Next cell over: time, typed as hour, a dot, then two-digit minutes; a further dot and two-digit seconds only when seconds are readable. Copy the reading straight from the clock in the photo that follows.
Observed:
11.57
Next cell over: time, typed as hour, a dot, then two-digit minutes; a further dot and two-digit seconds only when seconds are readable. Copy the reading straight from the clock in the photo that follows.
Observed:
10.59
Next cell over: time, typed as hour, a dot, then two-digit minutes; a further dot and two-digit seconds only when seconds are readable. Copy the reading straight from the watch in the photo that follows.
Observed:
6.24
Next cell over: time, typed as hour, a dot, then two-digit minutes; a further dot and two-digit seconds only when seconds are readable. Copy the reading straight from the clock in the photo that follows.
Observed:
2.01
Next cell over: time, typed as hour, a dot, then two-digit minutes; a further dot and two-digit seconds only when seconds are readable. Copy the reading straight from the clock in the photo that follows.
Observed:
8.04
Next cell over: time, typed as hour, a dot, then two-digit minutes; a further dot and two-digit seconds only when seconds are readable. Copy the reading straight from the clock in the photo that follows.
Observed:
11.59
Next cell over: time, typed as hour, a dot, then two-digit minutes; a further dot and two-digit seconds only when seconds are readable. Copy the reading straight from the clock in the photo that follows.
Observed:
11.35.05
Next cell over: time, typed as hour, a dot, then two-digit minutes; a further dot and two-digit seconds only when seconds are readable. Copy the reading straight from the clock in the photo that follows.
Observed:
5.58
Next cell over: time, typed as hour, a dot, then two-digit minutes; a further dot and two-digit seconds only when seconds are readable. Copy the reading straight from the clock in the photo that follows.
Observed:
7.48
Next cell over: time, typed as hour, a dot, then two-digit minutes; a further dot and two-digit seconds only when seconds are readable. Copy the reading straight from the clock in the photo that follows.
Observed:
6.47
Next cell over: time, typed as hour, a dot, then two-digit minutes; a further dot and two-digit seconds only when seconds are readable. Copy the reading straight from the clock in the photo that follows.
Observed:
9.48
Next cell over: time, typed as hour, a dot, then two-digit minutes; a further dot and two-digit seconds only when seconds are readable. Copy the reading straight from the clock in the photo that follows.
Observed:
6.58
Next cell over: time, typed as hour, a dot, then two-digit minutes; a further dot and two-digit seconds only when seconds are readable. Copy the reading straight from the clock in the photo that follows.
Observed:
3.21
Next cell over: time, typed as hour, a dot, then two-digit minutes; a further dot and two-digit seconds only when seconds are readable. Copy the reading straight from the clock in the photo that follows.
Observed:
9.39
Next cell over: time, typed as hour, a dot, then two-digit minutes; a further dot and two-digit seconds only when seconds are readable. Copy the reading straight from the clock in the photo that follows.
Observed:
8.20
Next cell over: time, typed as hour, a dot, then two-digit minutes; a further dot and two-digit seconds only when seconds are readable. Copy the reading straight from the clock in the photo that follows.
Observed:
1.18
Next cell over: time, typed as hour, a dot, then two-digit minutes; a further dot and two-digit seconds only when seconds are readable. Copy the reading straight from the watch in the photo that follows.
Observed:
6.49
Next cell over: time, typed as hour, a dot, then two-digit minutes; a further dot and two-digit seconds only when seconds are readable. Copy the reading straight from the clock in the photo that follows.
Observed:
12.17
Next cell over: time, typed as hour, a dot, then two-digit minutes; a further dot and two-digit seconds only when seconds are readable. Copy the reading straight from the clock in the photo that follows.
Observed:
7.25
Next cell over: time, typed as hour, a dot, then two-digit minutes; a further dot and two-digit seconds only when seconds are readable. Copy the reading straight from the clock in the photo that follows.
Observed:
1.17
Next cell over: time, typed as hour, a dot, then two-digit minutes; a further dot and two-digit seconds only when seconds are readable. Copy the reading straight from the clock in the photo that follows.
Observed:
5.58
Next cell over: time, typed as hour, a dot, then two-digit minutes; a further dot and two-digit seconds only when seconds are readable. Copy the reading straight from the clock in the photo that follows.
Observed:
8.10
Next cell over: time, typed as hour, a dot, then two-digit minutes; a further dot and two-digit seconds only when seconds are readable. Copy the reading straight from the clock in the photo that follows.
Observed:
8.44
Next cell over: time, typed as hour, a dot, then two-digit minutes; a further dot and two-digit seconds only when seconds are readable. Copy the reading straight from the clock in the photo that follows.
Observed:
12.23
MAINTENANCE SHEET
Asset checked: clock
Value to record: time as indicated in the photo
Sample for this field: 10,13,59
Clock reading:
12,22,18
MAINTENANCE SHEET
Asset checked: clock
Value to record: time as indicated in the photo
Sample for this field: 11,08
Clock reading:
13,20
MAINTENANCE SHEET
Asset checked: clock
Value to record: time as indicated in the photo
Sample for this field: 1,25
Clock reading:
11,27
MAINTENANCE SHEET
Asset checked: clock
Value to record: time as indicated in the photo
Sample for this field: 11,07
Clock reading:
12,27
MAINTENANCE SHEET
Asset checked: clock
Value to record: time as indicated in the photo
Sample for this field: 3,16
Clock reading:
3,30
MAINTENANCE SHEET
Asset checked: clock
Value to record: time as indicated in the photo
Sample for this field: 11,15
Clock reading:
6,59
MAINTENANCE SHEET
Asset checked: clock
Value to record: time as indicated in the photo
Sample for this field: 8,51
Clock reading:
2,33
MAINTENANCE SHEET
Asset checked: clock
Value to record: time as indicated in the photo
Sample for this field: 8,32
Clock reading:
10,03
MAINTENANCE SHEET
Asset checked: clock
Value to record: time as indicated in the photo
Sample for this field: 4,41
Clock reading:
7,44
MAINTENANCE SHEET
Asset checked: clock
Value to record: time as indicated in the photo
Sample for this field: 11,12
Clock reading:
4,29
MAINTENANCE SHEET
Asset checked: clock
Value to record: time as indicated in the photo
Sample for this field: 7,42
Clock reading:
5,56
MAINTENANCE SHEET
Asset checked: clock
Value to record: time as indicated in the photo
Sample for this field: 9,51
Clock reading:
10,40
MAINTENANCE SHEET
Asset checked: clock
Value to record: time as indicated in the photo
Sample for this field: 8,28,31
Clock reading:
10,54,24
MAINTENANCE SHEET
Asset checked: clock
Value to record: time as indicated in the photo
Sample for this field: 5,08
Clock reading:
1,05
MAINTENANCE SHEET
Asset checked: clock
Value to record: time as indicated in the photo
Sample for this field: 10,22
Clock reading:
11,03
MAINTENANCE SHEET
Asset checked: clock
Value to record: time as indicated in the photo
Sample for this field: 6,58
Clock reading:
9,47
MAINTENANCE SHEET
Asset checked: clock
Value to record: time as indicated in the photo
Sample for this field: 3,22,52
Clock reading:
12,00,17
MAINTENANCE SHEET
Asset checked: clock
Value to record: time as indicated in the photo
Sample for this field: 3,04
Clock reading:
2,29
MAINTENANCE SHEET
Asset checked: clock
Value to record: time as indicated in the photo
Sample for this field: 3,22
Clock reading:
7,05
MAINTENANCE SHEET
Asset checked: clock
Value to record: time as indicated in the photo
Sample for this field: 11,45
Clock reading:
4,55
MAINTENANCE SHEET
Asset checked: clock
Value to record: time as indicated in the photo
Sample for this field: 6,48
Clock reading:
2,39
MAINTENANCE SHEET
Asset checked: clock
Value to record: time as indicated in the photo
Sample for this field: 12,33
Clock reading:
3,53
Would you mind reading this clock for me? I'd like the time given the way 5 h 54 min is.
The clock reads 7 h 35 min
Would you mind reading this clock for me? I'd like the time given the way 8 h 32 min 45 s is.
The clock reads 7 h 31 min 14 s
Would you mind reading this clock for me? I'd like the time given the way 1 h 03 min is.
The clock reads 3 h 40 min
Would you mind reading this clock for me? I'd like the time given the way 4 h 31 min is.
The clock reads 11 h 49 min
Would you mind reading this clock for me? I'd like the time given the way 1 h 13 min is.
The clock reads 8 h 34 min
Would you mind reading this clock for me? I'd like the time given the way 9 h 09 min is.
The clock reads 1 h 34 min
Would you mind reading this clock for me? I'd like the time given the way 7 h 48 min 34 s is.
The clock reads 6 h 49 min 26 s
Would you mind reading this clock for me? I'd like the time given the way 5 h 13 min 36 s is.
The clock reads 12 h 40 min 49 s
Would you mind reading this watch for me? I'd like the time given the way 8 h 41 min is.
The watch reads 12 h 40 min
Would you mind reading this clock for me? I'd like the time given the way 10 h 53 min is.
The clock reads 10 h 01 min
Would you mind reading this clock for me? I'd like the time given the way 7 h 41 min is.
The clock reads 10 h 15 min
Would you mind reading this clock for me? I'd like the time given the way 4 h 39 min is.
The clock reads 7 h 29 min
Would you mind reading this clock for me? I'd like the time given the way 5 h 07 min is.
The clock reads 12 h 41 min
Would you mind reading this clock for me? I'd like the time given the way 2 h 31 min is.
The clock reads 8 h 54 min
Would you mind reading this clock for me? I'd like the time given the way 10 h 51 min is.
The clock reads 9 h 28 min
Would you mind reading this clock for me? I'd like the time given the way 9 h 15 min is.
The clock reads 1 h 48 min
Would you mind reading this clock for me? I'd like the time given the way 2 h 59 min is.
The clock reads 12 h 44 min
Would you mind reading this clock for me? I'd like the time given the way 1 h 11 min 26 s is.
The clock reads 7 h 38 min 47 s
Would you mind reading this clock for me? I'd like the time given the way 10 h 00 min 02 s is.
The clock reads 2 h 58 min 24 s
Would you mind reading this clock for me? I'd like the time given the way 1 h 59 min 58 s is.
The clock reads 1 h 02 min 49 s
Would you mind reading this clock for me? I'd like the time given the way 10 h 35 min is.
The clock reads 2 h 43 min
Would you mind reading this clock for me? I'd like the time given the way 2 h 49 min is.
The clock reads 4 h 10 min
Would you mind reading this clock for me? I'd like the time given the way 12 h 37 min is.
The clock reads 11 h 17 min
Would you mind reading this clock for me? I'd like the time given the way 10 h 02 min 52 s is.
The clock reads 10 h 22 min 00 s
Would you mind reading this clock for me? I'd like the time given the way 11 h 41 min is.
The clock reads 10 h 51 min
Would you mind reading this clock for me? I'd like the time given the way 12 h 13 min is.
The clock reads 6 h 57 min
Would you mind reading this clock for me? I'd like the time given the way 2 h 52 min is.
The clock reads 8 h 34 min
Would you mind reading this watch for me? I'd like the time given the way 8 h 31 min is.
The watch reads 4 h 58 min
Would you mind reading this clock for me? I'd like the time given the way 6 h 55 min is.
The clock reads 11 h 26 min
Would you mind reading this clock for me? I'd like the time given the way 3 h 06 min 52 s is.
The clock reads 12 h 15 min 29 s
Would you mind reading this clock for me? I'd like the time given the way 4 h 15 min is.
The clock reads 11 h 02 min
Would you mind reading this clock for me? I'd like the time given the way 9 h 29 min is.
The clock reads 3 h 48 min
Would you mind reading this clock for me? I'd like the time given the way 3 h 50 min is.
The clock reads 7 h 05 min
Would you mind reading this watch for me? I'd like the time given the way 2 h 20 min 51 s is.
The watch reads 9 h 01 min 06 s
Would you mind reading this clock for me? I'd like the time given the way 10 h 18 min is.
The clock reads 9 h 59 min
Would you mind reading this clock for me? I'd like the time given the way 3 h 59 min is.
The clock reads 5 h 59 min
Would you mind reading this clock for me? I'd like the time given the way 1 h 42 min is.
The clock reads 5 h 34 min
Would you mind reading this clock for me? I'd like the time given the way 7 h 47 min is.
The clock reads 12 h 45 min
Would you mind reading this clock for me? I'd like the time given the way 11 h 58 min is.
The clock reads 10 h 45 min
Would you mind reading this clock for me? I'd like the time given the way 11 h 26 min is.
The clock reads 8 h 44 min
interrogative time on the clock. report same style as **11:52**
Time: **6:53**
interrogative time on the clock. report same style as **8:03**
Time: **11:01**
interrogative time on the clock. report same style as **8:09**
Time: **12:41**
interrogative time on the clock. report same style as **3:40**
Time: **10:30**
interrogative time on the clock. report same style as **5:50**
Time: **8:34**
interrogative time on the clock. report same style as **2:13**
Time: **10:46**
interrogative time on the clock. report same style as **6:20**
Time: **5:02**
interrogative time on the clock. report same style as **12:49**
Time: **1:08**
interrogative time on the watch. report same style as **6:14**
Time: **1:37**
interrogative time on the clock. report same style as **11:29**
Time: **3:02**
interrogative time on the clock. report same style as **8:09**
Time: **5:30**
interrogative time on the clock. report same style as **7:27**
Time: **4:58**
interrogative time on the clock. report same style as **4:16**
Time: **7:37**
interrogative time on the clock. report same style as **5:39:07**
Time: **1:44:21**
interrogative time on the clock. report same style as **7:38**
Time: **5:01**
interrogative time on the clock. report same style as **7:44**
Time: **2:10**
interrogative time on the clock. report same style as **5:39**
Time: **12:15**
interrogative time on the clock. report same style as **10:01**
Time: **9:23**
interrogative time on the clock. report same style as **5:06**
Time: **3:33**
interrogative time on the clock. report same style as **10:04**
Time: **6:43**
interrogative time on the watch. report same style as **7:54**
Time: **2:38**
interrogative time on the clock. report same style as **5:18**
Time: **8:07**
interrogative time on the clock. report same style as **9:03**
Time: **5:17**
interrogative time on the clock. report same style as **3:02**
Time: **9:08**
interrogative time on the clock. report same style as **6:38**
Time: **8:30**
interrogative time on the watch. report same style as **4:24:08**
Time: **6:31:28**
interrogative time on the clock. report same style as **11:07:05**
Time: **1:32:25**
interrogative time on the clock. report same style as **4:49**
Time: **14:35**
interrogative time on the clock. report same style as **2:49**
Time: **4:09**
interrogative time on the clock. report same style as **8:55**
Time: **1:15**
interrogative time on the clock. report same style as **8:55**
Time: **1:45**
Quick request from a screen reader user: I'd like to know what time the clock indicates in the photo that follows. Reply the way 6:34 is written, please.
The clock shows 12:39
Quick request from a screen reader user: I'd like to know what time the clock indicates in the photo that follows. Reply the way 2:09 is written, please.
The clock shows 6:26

################

- _AIM OF THE EXERCISE_
Change "interrogative" to "tell the" in everything from "interrogative time on the clock. report same style as **12:49**" down to "Time: **12:15**", keeping the rest as it is.

- _SOLUTION_
tell the time on the clock. report same style as **12:49**
Time: **1:08**
tell the time on the watch. report same style as **6:14**
Time: **1:37**
tell the time on the clock. report same style as **11:29**
Time: **3:02**
tell the time on the clock. report same style as **8:09**
Time: **5:30**
tell the time on the clock. report same style as **7:27**
Time: **4:58**
tell the time on the clock. report same style as **4:16**
Time: **7:37**
tell the time on the clock. report same style as **5:39:07**
Time: **1:44:21**
tell the time on the clock. report same style as **7:38**
Time: **5:01**
tell the time on the clock. report same style as **7:44**
Time: **2:10**
tell the time on the clock. report same style as **5:39**
Time: **12:15**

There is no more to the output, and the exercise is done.